The Communications Commission of Kenya (CCK) has officially agreed to renew Safaricom’s operational licence for the next ten years for a fee of KES2.36 billion (USD27.1 million). Despite the carrier’s comfortable dominance of the Kenyan mobile sector, questions were raised over its patchy quality of service (QoS); the watchdog said that Safaricom has failed to meet the minimum threshold for the last three years.
In other news, plans by the government to roll out a national ‘open access’ Long Term Evolution (LTE) network has suffered a major setback after Safaricom announced that it was pulling out of the joint venture. Business Daily Africa reports that the mobile giant has expressed concerns that the state is dragging its heels in drawing up a shareholder agreement, and needs to act quickly in order to meet the growing demand for tablets and smartphones.

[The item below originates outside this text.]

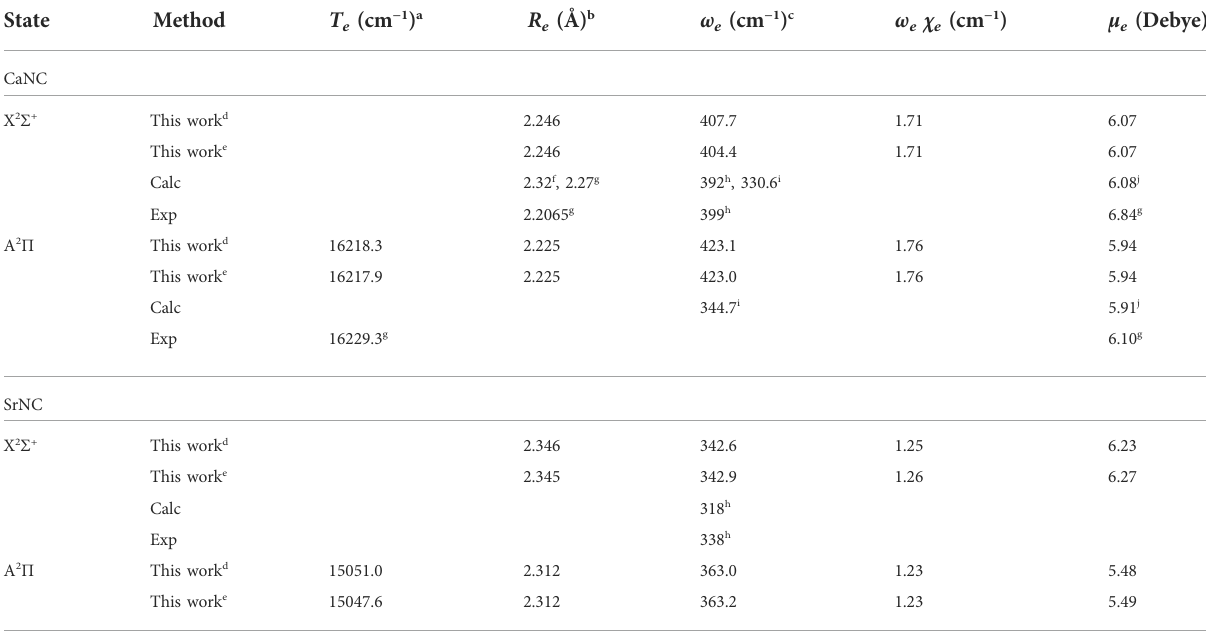
TABLE 1 Spectroscopic constants of the ground state and the fi rst excited state of CaNC and SrNC.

According to TeleGeography’s GlobalComms Database, participants in the LTE scheme include: domestic mobile operators Safaricom, Airtel, Essar Telekom Kenya (yu) and Telkom Kenya; local broadband providers Liquid Telecom Kenya (formerly Kenya Data Networks (KDN) and MTN Business Kenya; and international vendors Alcatel-Lucent (France-US), Epesi Technologies (US) and Nokia Siemens Networks (NSN, Finland). The short-list was revealed in August 2012, but little in the way of concrete progress has subsequently been reported.